◆ Stored data ◆
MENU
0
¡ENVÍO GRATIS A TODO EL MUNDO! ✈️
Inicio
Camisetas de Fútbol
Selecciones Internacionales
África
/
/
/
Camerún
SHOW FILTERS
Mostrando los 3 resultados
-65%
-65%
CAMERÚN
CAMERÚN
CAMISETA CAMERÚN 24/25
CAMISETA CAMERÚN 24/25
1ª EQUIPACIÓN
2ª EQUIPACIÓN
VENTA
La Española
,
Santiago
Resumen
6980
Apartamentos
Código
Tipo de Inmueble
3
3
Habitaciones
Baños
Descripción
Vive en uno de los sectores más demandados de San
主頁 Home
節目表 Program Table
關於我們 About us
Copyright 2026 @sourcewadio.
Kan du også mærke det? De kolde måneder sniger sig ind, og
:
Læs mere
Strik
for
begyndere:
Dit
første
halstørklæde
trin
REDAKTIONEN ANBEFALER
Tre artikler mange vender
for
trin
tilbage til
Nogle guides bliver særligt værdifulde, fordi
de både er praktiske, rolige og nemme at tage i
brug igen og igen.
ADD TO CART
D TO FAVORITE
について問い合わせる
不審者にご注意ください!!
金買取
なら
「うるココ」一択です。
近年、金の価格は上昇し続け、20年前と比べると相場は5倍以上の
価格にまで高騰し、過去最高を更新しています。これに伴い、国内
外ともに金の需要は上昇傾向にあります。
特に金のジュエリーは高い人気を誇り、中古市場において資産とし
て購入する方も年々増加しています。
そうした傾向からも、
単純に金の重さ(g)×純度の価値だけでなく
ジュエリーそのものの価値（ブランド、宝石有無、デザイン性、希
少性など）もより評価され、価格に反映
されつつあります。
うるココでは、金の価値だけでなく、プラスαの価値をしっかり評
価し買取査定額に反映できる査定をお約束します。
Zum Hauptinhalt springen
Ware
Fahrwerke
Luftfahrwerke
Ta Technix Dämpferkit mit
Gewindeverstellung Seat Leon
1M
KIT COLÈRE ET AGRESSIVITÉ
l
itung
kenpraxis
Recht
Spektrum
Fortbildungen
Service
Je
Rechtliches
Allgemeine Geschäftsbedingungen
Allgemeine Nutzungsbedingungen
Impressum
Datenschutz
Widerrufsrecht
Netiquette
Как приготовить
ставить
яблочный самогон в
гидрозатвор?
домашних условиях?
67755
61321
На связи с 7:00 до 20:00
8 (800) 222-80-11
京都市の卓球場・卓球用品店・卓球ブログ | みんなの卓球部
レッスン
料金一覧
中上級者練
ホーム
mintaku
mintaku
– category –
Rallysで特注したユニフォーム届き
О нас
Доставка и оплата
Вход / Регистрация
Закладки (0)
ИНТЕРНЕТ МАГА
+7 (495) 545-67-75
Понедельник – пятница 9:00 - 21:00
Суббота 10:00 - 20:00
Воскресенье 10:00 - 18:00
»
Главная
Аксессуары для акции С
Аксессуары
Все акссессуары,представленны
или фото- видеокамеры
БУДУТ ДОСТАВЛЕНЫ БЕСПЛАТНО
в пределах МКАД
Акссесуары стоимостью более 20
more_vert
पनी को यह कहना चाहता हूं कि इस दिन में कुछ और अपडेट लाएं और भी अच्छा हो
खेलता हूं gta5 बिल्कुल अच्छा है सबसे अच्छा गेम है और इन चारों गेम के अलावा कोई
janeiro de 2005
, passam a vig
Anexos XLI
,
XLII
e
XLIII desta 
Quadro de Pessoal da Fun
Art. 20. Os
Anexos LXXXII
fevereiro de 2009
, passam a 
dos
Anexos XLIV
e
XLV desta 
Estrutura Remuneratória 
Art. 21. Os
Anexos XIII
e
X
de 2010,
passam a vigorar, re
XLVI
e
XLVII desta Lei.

◆ Task to carry out ◆
Put every line of the records above into a JSON list of strings, one string per line, and leave out any blank lines.

◆ Reply to the exercise ◆
[
  "MENU",
  "0",
  "¡ENVÍO GRATIS A TODO EL MUNDO! ✈️",
  "Inicio",
  "Camisetas de Fútbol",
  "Selecciones Internacionales",
  "África",
  "/",
  "/",
  "/",
  "Camerún",
  "SHOW FILTERS",
  "Mostrando los 3 resultados",
  "-65%",
  "-65%",
  "CAMERÚN",
  "CAMERÚN",
  "CAMISETA CAMERÚN 24/25",
  "CAMISETA CAMERÚN 24/25",
  "1ª EQUIPACIÓN",
  "2ª EQUIPACIÓN",
  "VENTA",
  "La Española",
  ",",
  "Santiago",
  "Resumen",
  "6980",
  "Apartamentos",
  "Código",
  "Tipo de Inmueble",
  "3",
  "3",
  "Habitaciones",
  "Baños",
  "Descripción",
  "Vive en uno de los sectores más demandados de San",
  "主頁 Home",
  "節目表 Program Table",
  "關於我們 About us",
  "Copyright 2026 @sourcewadio.",
  "Kan du også mærke det? De kolde måneder sniger sig ind, og",
  ":",
  "Læs mere",
  "Strik",
  "for",
  "begyndere:",
  "Dit",
  "første",
  "halstørklæde",
  "trin",
  "REDAKTIONEN ANBEFALER",
  "Tre artikler mange vender",
  "for",
  "trin",
  "tilbage til",
  "Nogle guides bliver særligt værdifulde, fordi",
  "de både er praktiske, rolige og nemme at tage i",
  "brug igen og igen.",
  "ADD TO CART",
  "D TO FAVORITE",
  "について問い合わせる",
  "不審者にご注意ください!!",
  "金買取",
  "なら",
  "「うるココ」一択です。",
  "近年、金の価格は上昇し続け、20年前と比べると相場は5倍以上の",
  "価格にまで高騰し、過去最高を更新しています。これに伴い、国内",
  "外ともに金の需要は上昇傾向にあります。",
  "特に金のジュエリーは高い人気を誇り、中古市場において資産とし",
  "て購入する方も年々増加しています。",
  "そうした傾向からも、",
  "単純に金の重さ(g)×純度の価値だけでなく",
  "ジュエリーそのものの価値（ブランド、宝石有無、デザイン性、希",
  "少性など）もより評価され、価格に反映",
  "されつつあります。",
  "うるココでは、金の価値だけでなく、プラスαの価値をしっかり評",
  "価し買取査定額に反映できる査定をお約束します。",
  "Zum Hauptinhalt springen",
  "Ware",
  "Fahrwerke",
  "Luftfahrwerke",
  "Ta Technix Dämpferkit mit",
  "Gewindeverstellung Seat Leon",
  "1M",
  "KIT COLÈRE ET AGRESSIVITÉ",
  "l",
  "itung",
  "kenpraxis",
  "Recht",
  "Spektrum",
  "Fortbildungen",
  "Service",
  "Je",
  "Rechtliches",
  "Allgemeine Geschäftsbedingungen",
  "Allgemeine Nutzungsbedingungen",
  "Impressum",
  "Datenschutz",
  "Widerrufsrecht",
  "Netiquette",
  "Как приготовить",
  "ставить",
  "яблочный самогон в",
  "гидрозатвор?",
  "домашних условиях?",
  "67755",
  "61321",
  "На связи с 7:00 до 20:00",
  "8 (800) 222-80-11",
  "京都市の卓球場・卓球用品店・卓球ブログ | みんなの卓球部",
  "レッスン",
  "料金一覧",
  "中上級者練",
  "ホーム",
  "mintaku",
  "mintaku",
  "– category –",
  "Rallysで特注したユニフォーム届き",
  "О нас",
  "Доставка и оплата",
  "Вход / Регистрация",
  "Закладки (0)",
  "ИНТЕРНЕТ МАГА",
  "+7 (495) 545-67-75",
  "Понедельник – пятница 9:00 - 21:00",
  "Суббота 10:00 - 20:00",
  "Воскресенье 10:00 - 18:00",
  "»",
  "Главная",
  "Аксессуары для акции С",
  "Аксессуары",
  "Все акссессуары,представленны",
  "или фото- видеокамеры",
  "БУДУТ ДОСТАВЛЕНЫ БЕСПЛАТНО",
  "в пределах МКАД",
  "Акссесуары стоимостью более 20",
  "more_vert",
  "पनी को यह कहना चाहता हूं कि इस दिन में कुछ और अपडेट लाएं और भी अच्छा हो",
  "खेलता हूं gta5 बिल्कुल अच्छा है सबसे अच्छा गेम है और इन चारों गेम के अलावा कोई",
  "janeiro de 2005",
  ", passam a vig",
  "Anexos XLI",
  ",",
  "XLII",
  "e",
  "XLIII desta ",
  "Quadro de Pessoal da Fun",
  "Art. 20. Os",
  "Anexos LXXXII",
  "fevereiro de 2009",
  ", passam a ",
  "dos",
  "Anexos XLIV",
  "e",
  "XLV desta ",
  "Estrutura Remuneratória ",
  "Art. 21. Os",
  "Anexos XIII",
  "e",
  "X",
  "de 2010,",
  "passam a vigorar, re",
  "XLVI",
  "e",
  "XLVII desta Lei."
]